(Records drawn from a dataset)
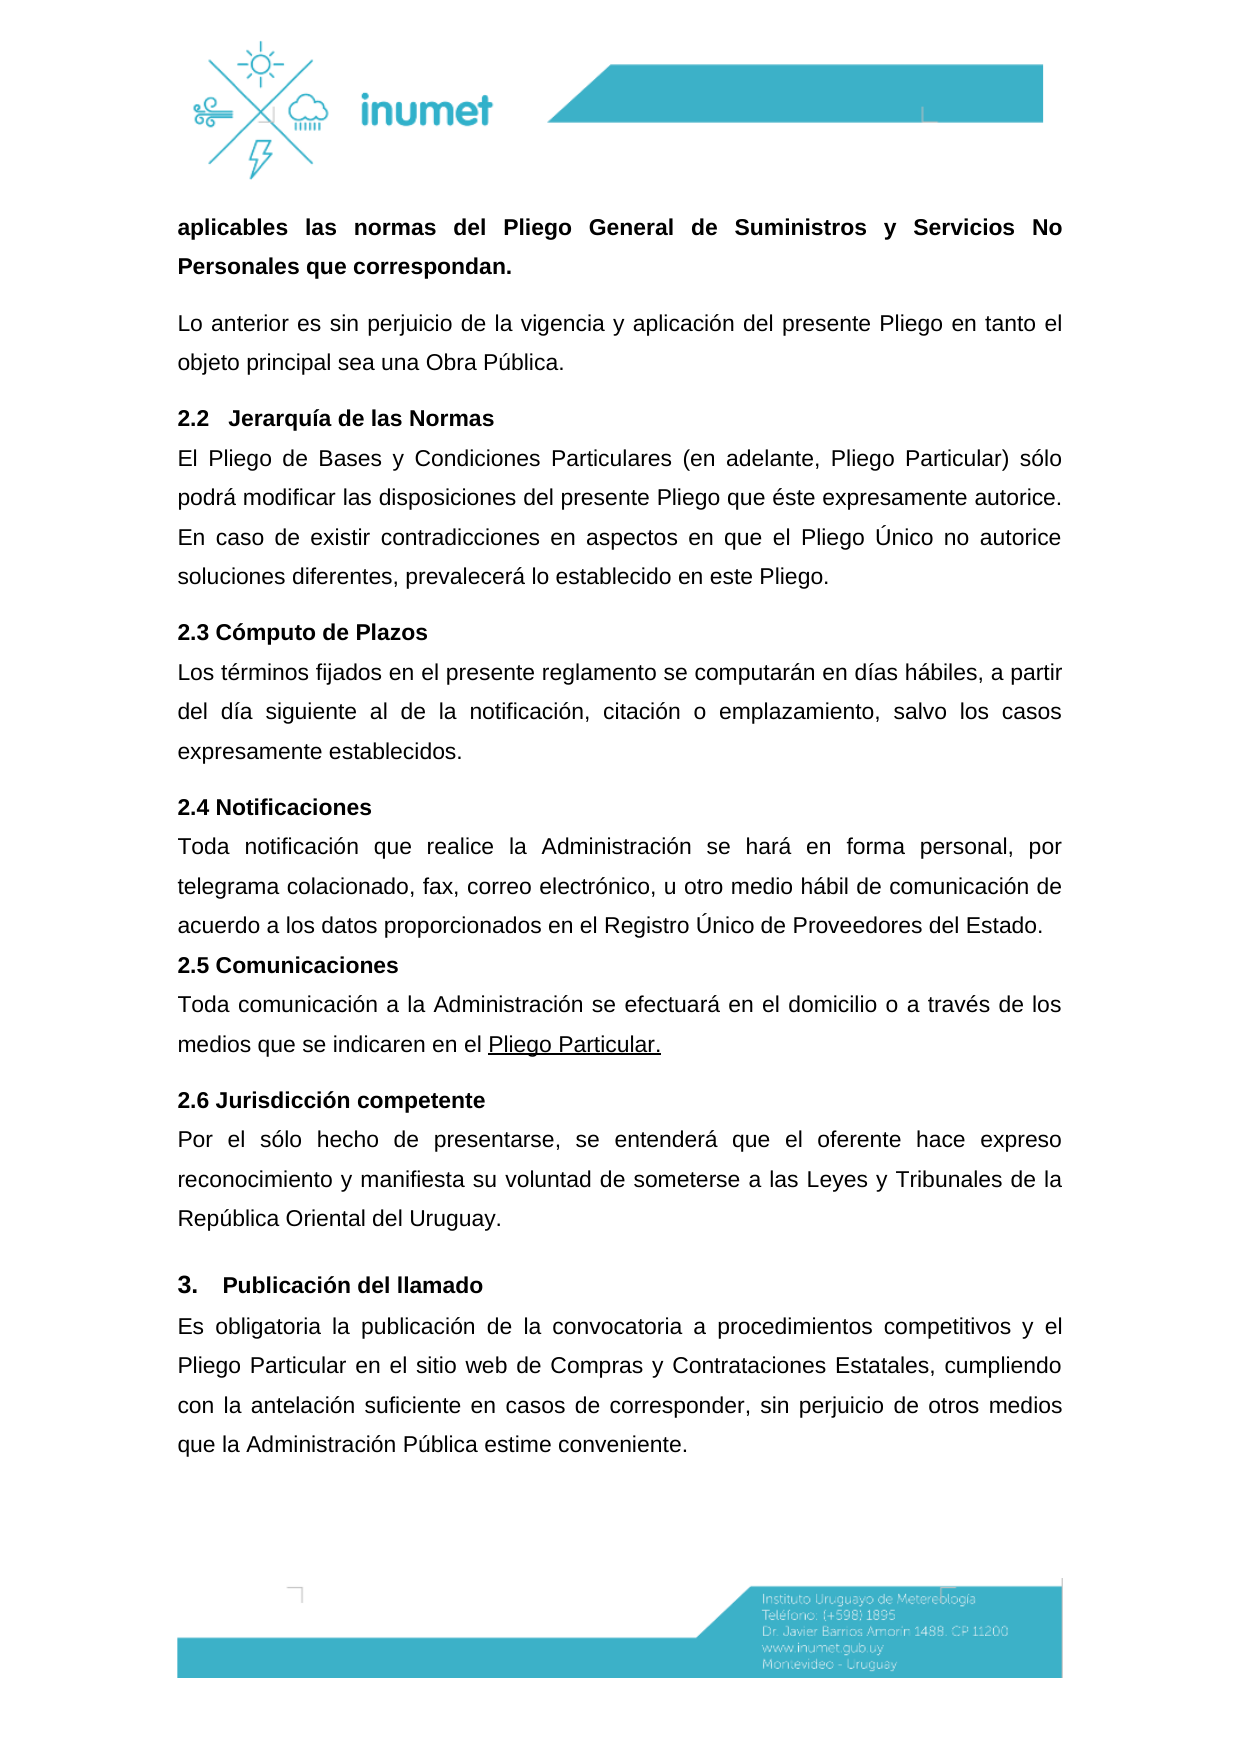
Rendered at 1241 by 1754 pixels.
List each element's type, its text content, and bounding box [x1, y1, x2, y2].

text 2.4 Notificaciones [177, 794, 1063, 820]
text Los términos fijados en el presente reglamento se computarán en días hábiles, a partir del día siguiente al de la notificación, citación o emplazamiento, salvo los casos expresamente establecidos. [177, 659, 1063, 764]
text Por el sólo hecho de presentarse, se entenderá que el oferente hace expreso reconocimiento y manifiesta su voluntad de someterse a las Leyes y Tribunales de la República Oriental del Uruguay. [177, 1126, 1063, 1232]
text Toda notificación que realice la Administración se hará en forma personal, por telegrama colacionado, fax, correo electrónico, u otro medio hábil de comunicación de acuerdo a los datos proporcionados en el Registro Único de Proveedores del Estado. [177, 833, 1063, 938]
subtitle 2.2 Jerarquía de las Normas [177, 405, 1063, 431]
text Toda comunicación a la Administración se efectuará en el domicilio o a través de los medios que se indicaren en el Pliego Particular. [177, 991, 1063, 1057]
subtitle Publicación del llamado [177, 1270, 1063, 1298]
text El Pliego de Bases y Condiciones Particulares (en adelante, Pliego Particular) sólo podrá modificar las disposiciones del presente Pliego que éste expresamente autorice. En caso de existir contradicciones en aspectos en que el Pliego Único no autorice soluciones diferentes, prevalecerá lo establecido en este Pliego. [177, 444, 1063, 589]
picture [157, 31, 1044, 180]
text Para aquellas contrataciones de Obras en las que también se soliciten suministros y servicios como ítems diferenciados, para éstos últimos serán aplicables las normas del Pliego General de Suministros y Servicios No Personales que correspondan. [177, 214, 1063, 280]
picture [177, 1578, 1063, 1678]
text 2.5 Comunicaciones [177, 952, 1063, 978]
subtitle 2.6 Jurisdicción competente [177, 1087, 1063, 1113]
text Es obligatoria la publicación de la convocatoria a procedimientos competitivos y el Pliego Particular en el sitio web de Compras y Contrataciones Estatales, cumpliendo con la antelación suficiente en casos de corresponder, sin perjuicio de otros medios que la Administración Pública estime conveniente. [177, 1313, 1063, 1458]
subtitle 2.3 Cómputo de Plazos [177, 619, 1063, 646]
text Lo anterior es sin perjuicio de la vigencia y aplicación del presente Pliego en tanto el objeto principal sea una Obra Pública. [177, 309, 1063, 375]
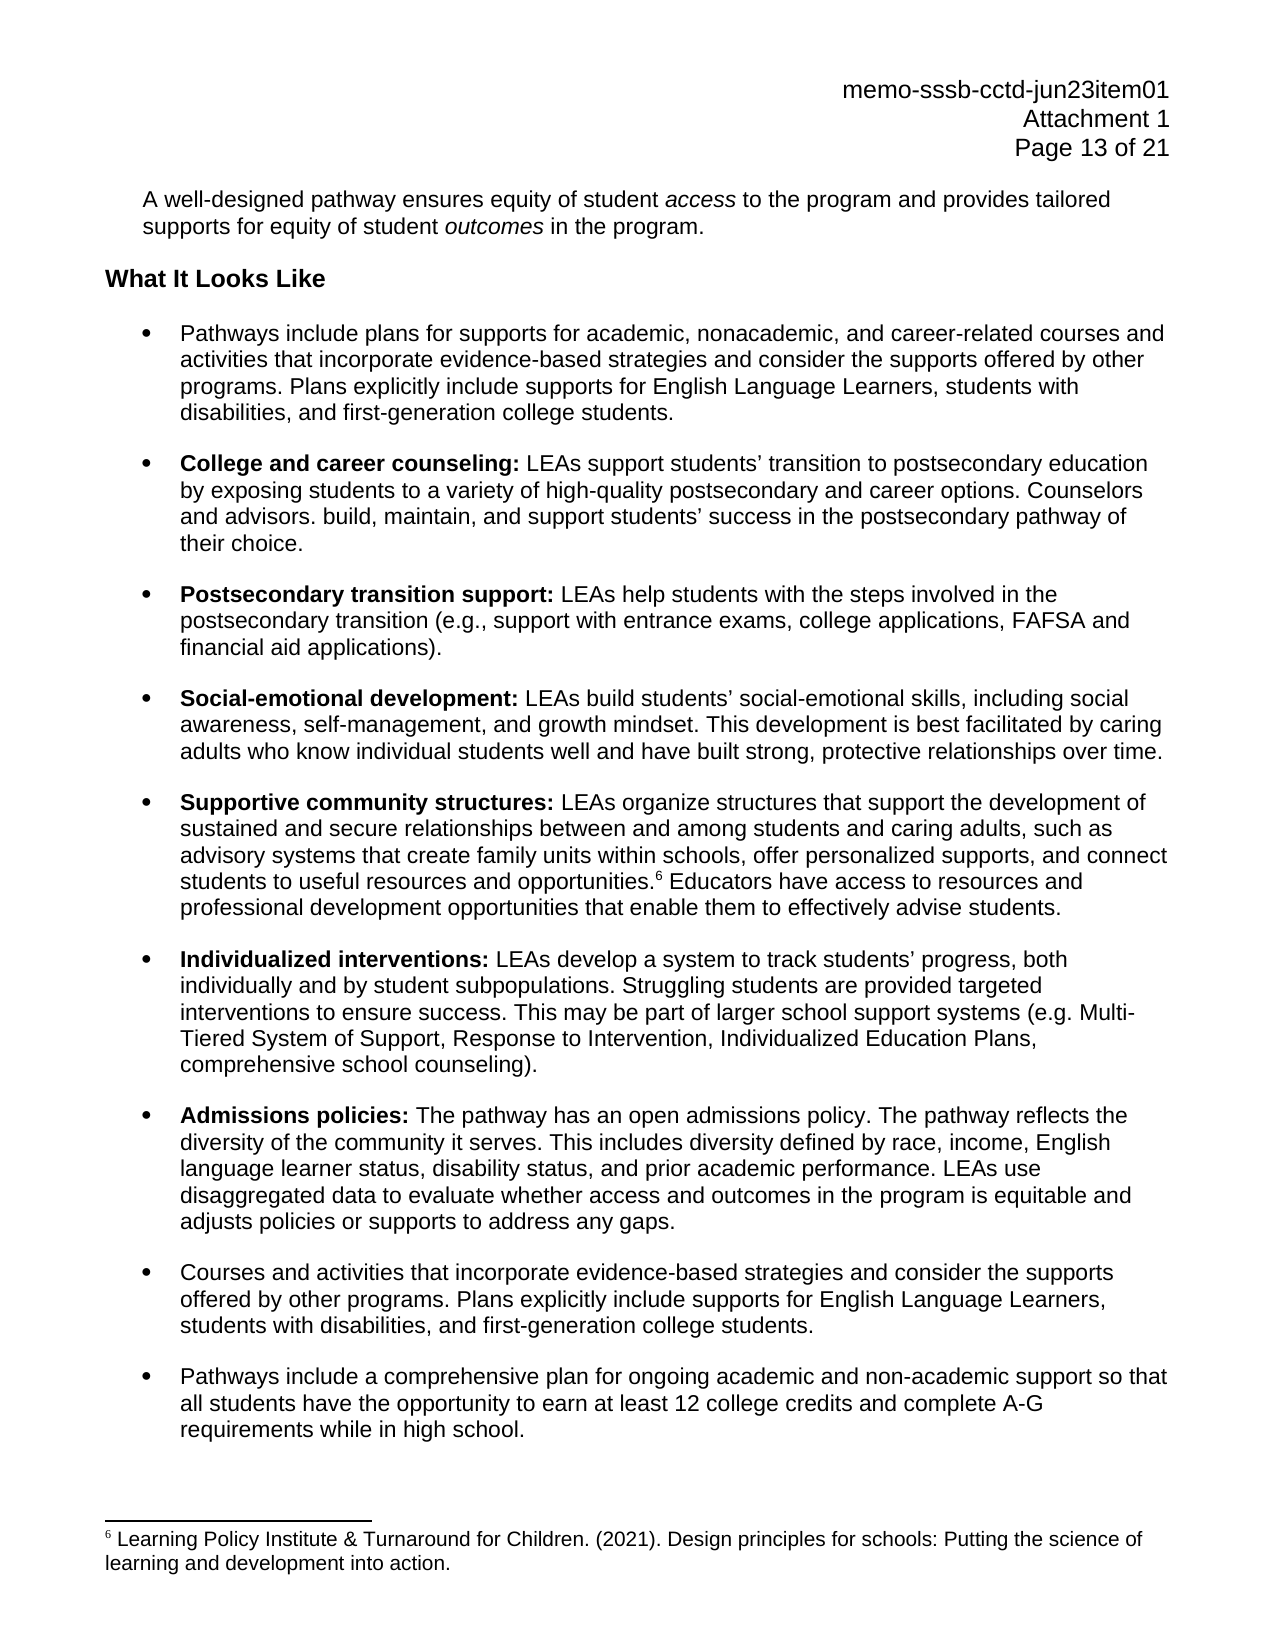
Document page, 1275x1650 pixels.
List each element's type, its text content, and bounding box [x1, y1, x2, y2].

Work required — Write only the number of lines in the data where the string "Pliego" can be found.

Solution to the problem — 5